→ CONSEGNE DELL'ESERCIZIO
1. Trascrivi fedelmente il brano del testo sul viaggio in Vespa da "Sono bastate queste" a "molto più lontano.".
2. Come potrebbe andare avanti il testo sul viaggio in Vespa? Proseguilo dal punto in cui si ferma.

→ ESTRATTO DEL DOCUMENTO
Che questo Vespa-libro firmato da Mauro Pepe mi avrebbe dato delle soddisfazioni mi è stato chiaro fin da subito:

“Era il 1980 e noi avevamo entrambi quindici anni. Settembre era ormai inoltrato, in casa soli, nella pancia “le farfalle”. Dopo un'attesa spasmodica, sebbene non lunga, il giorno della partenza era finalmente arrivato: Alfonso, il mio amico fraterno e io, Mauro, stavamo per metterci in viaggio alla volta di Roma, in sella a La Portentosa, la mia Vespa 50 Special, bianca, modificata con gruppo-motore 90cc, sella 125 ET3 Primavera, marmitta Sito, portapacchi posteriore, customizzazione “must” dell'epoca...”.

Sono bastate queste poche righe che nel primo capitolo seguono l'incipit per capire che la storia di questo viaggio in Vespa – una storia vera, come specificato in copertina – un viaggio tutto sommato breve, in fondo sono poco meno di trecento i chilometri che separano Gragnano (NA) da Roma– in realtà sarebbe arrivato molto più lontano.

L'unità di misura che dà valore a questa esperienza non sono infatti i chilometri, non è la distanza, bensì il tempo. E il tempo non è quello impiegato per percorrere il tragitto che separa la partenza dalla meta viaggiando su strade secondarie, il tempo che dà valore a questo viaggio sono i quarantacinque anni trascorsi da allora a oggi che è stato messo su carta, un tempo lungo quasi quanto una vita che non è stato però sufficiente a far cadere quell'esperienza nel dimenticatoio, tutt'altro.

→ RIGHE DEL DATASET

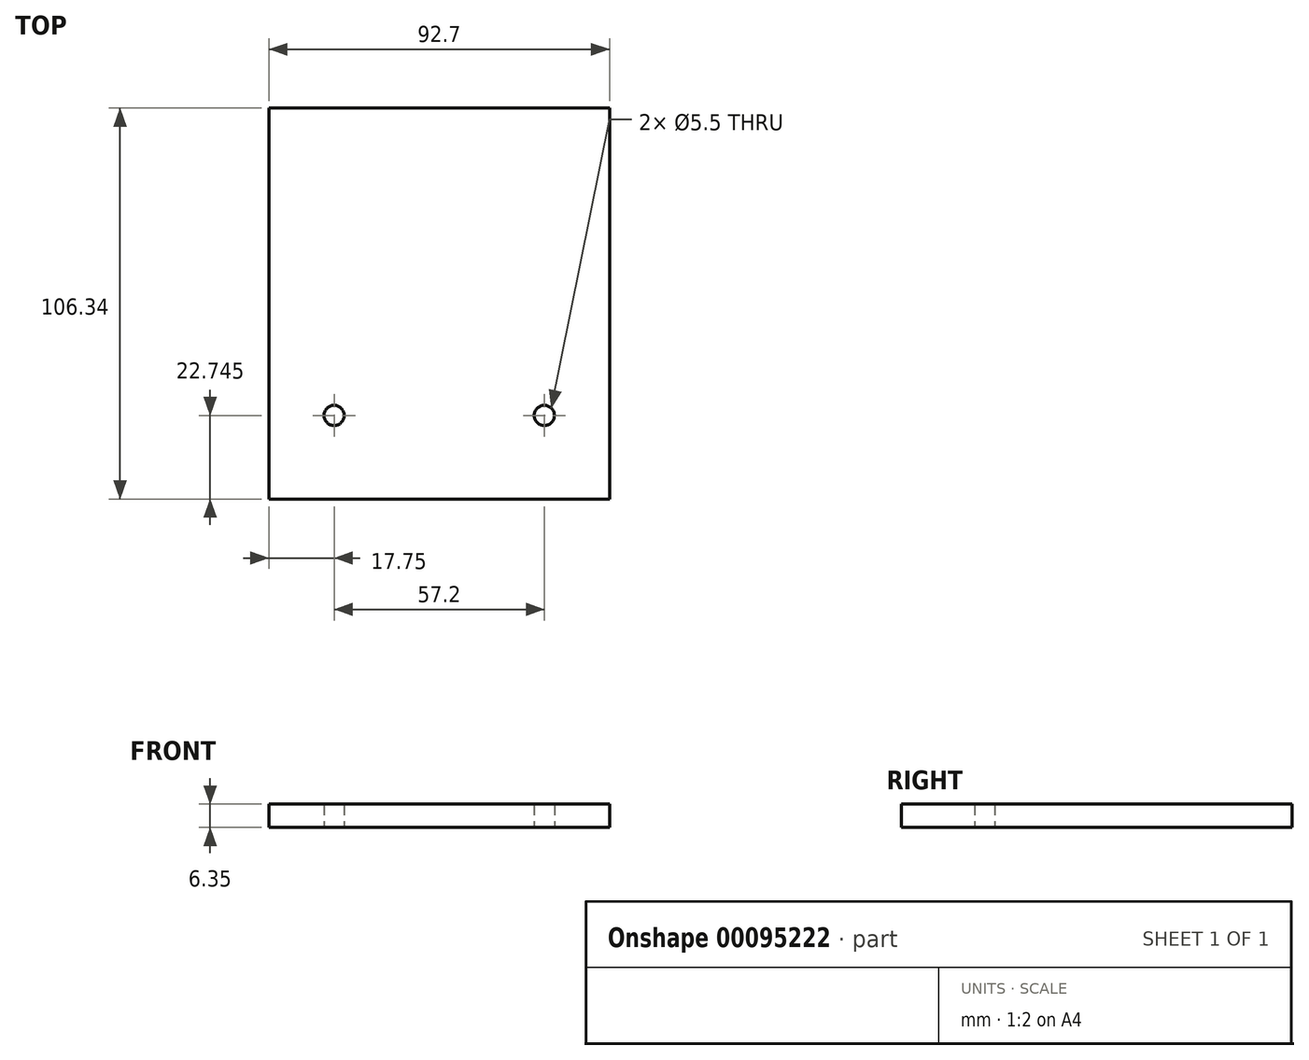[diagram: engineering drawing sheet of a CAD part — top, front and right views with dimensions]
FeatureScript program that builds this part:
annotation { "Feature Type Name" : "Feature", "Feature Type Description" : "" }
export const myFeature = defineFeature(function(context is Context, id is Id, definition is map)
    precondition{}
    {
        {
            var Q0;
            Q0=qCreatedBy(makeId("Top.planeOp"),FACE);
            var sketch = newSketch(context, id + "F0", { "sketchPlane" : qUnion([Q0])});
            skLineSegment(sketch, "E0.bottom", {"start": v(46.35, 53.17) * mm, "end": v(-46.35, 53.17) * mm});
            skLineSegment(sketch, "E0.top", {"start": v(46.35, -53.17) * mm, "end": v(-46.35, -53.17) * mm});
            skLineSegment(sketch, "E0.left", {"start": v(46.35, 53.17) * mm, "end": v(46.35, -53.17) * mm});
            skLineSegment(sketch, "E0.right", {"start": v(-46.35, 53.17) * mm, "end": v(-46.35, -53.17) * mm});
            skPoint(sketch, "E0.middle", {"position": v(0, 0) * mm});
            skCircle(sketch, "E1", {"center": v(28.6, -30.42) * mm, "radius": 2.75 * mm});
            skLineSegment(sketch, "E2", {"start": v(28.6, -33.17) * mm, "end": v(28.6, -53.17) * mm, "construction": true});
            skLineSegment(sketch, "E3", {"start": v(31.35, -30.42) * mm, "end": v(46.35, -30.42) * mm, "construction": true});
            skLineSegment(sketch, "E4", {"start": v(28.6, -33.17) * mm, "end": v(28.6, -30.42) * mm, "construction": true});
            skLineSegment(sketch, "E5", {"start": v(31.35, -30.42) * mm, "end": v(28.6, -30.42) * mm, "construction": true});
            skCircle(sketch, "E6.MirrorC", {"center": v(-28.6, -30.42) * mm, "radius": 2.75 * mm});
            skSolve(sketch);
        }
        {
            var Q0;
            Q0=makeQuery(id+"F0.imprint","IMPRINT",FACE,{"disambiguationData":[TD([[makeQuery(id+"F0.imprint","IMPRINT",EDGE,{"derivedFrom":sQuery(id+"F0.wireOp",EDGE,"E0.bottom")}),1.0]])]});
            extrude(context, id + "F1", {"entities" : qUnion([Q0]), "depth" : 6.35 * mm});
        }
    });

→ RISPOSTE DATE
1.
Sono bastate queste poche righe che nel primo capitolo seguono l'incipit per capire che la storia di questo viaggio in Vespa – una storia vera, come specificato in copertina – un viaggio tutto sommato breve, in fondo sono poco meno di trecento i chilometri che separano Gragnano (NA) da Roma– in realtà sarebbe arrivato molto più lontano.

2.
Quello di Mauro e Alfonso è un viaggio clandestino, a quindici anni non puoi fare a meno di dire ai tuoi genitori che hai deciso di andare a Roma, dagli zii, per avere ancora qualche giorno di vacanza negli ultimi giorni prima di tornare a scuola. A quindici anni però hai ancora intatta la beata incoscienza di lasciar credere che a Roma ci andrai con il mezzo di trasporto più logico, il treno, mentre invece tu e il tuo amichetto avete già deciso che questo non sarà un normale viaggio, questa sarà la vostra grande avventura!

Un'avventura in Vespa per un viaggio tanto clandestino quanto improvvisato, in un'epoca remota in cui l'unica maniera di pianificare un tragitto era seguire la via facendo scorrere la punta del dito su una riga colorata stampata sulla carta di una mappa stradale, ed è così che un viaggio in Vespa si fa pura emozione.

“... nessuna meta ci era preclusa! Era la sensazione, tutta nuova nella nostra vita, che quel vagare liberi ci stava facendo scoprire, inebriandoci.”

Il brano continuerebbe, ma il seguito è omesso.